Learn how to create and animate 2D game characters in Blender, for use in the Unity Game Engine. In this course for intermediate users, Alan Thorn outlines a solid, step-by-step workflow for building, mapping and animating appealing game characters that perform well and work effectively in a game engine. See how to model precisely from imported reference images to make an interesting character. Learn how to unwrap and texture character models using Blender's powerful mapping tool-set. Then explore how to rig and configure your character, complete with Inverse Kinematics, to create realistic motion. And then animate a walk cycle for your character, which can be repeated seamlessly. Finally, see how to import your character to the Unity engine for performance in-game. By the end of this course you'll understand a flexible and powerful workflow for making 2D characters that bring your games to life...

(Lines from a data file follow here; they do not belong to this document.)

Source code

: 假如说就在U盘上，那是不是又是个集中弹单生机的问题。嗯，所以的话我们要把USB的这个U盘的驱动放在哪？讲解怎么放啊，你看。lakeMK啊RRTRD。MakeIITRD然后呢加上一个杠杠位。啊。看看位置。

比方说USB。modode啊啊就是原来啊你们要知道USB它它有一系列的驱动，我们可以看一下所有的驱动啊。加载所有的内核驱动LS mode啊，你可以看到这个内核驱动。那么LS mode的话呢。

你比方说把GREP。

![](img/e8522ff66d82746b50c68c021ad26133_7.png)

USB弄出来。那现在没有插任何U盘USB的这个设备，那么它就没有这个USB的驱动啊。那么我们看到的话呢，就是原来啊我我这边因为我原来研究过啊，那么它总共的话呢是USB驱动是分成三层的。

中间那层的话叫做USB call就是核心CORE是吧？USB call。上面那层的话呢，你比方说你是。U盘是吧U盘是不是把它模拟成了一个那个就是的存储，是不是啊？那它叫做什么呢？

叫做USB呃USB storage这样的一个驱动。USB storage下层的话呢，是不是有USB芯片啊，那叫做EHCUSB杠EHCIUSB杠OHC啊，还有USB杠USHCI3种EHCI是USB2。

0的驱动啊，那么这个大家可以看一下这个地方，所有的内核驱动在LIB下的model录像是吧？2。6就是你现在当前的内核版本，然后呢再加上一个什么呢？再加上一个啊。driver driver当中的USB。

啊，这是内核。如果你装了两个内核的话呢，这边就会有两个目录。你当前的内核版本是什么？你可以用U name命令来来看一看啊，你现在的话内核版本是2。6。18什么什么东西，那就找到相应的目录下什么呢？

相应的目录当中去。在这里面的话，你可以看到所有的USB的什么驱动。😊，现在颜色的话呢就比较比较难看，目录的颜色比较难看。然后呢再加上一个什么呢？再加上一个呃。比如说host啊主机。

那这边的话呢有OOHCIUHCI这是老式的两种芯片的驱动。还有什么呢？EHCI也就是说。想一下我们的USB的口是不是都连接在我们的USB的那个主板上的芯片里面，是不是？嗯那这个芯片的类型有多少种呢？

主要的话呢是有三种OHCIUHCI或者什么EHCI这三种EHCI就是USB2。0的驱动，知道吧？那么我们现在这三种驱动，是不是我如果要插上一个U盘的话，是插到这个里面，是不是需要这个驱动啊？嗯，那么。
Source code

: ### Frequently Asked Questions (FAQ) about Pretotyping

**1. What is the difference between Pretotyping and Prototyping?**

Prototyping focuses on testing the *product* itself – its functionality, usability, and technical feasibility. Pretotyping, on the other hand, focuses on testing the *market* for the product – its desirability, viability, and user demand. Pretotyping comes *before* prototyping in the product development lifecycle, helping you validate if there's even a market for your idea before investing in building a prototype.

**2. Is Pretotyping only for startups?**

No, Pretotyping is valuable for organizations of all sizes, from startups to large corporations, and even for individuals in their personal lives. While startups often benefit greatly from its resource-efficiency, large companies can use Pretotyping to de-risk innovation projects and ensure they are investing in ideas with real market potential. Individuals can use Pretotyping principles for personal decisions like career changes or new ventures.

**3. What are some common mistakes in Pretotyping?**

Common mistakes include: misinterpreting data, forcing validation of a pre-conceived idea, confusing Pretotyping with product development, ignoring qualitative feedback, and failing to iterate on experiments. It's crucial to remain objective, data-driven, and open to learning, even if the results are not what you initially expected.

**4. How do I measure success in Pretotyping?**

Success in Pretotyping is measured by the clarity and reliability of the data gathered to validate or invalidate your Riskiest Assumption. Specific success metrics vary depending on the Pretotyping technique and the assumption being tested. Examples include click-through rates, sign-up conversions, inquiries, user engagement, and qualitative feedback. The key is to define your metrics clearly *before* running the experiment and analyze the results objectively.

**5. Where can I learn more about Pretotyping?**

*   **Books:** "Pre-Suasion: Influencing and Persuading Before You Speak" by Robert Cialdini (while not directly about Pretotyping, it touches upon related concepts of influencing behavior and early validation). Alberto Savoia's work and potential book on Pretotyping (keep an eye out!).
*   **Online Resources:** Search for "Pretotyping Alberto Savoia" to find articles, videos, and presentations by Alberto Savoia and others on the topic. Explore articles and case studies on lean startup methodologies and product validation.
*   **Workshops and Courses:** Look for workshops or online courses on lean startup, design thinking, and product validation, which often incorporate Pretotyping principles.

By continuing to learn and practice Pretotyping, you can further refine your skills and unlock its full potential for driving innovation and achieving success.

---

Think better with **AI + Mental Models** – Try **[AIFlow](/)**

More about the Instructor:
Alan Thorn is a multidisciplinary game developer, author and educator with 16 years industry experience. He makes games for PC desktop, Mobile and VR. He founded 'Wax Lyrical Games' and created the award-winning game 'Baron Wittard: Nemesis of Ragnarok', working as designer, programmer and artist. He has written twenty-two technical books on game development and presented eighteen video training courses. These courses cover game-play programming, Unity development, 3d modelling and animation. Additionally, he has worked in game development education as a Senior Lecturer at Teesside University and a Lead Teacher for Uppingham School. He is currently a Visiting Lecturer at the National Film and Television School and a Visiting Lecturer at London South Bank University.